Further, one must consider the question of what other employment restrictions could be justified on similar economic grounds. Suicide has been shown to be associated with unwanted pregnancies and with having a family member who has committed suicide, but does that justify refusing to hire anyone who has ever had an unwanted pregnancy or who has ever had a family member commit suicide?
Second, one must consider what are the potential approaches to the problem? Certainly refusing to hire smokers is one of them. But isn't another approach to hire people on the basis of factors that are directly relevant to their job performance and then to implement employee assistance programs that work with employees to address factors such as smoking, physical health, and mental and emotional health and well-being? From a public health perspective, this second approach is far more sensible, compassionate, and defensible.

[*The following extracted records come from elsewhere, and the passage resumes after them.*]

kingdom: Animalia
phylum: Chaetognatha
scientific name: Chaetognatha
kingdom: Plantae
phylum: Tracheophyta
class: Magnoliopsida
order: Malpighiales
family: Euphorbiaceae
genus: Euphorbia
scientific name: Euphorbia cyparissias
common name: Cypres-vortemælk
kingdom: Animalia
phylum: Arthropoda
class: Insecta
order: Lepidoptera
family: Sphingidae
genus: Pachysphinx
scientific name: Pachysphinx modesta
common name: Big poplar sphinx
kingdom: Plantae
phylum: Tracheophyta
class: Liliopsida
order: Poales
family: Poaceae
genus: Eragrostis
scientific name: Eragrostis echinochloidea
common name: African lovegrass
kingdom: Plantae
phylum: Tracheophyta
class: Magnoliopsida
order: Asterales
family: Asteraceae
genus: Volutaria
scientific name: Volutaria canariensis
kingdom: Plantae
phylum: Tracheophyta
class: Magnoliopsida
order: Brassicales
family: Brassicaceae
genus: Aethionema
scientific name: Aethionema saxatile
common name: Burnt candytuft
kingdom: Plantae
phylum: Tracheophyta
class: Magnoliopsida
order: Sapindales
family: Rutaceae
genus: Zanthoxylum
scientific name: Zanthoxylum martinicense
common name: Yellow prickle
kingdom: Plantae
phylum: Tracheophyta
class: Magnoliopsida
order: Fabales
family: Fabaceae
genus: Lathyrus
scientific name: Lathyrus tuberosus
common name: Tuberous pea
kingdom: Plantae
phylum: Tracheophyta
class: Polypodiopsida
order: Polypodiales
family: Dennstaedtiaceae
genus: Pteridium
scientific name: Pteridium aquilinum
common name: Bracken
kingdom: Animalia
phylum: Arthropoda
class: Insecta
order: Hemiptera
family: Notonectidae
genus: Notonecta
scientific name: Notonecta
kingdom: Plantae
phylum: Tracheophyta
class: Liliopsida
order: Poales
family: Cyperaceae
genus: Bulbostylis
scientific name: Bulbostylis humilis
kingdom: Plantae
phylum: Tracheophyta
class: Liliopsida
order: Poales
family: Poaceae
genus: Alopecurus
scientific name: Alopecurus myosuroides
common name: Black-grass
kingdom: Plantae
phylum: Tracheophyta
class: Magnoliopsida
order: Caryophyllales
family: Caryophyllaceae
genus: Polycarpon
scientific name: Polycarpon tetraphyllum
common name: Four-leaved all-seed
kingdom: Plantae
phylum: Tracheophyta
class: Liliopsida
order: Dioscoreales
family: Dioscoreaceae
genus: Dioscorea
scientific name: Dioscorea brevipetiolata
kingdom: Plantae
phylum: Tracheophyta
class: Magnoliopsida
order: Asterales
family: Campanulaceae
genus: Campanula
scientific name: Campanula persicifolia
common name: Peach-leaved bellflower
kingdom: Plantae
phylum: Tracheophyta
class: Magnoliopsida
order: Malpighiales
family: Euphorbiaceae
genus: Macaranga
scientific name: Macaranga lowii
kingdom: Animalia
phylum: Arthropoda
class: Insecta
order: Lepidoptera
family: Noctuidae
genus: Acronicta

Third, I think it is important to note that these concerns apply equally well to problems such as attrition and absenteeism as they do to the issue of suicide risk. There really isn't much of a qualitative difference: absenteeism is a sort of partial attrition and suicide is basically complete and irreversible attrition. All the above arguments still hold with respect to economic concerns regarding employee absenteeism and attrition.
Finally, I should reiterate that I am not suggesting that it is inappropriate for employers to consider smoking as a factor in employment decisions when the smoking directly affects job performance or is inconsistent with a company mission. But I am suggesting that absent those concerns, if it is simply an issue of increased economic costs to the employer, I do not think it is sensible, compassionate, or justifiable for public health practitioners to support policies that make it more difficult for smokers to be employed in our society.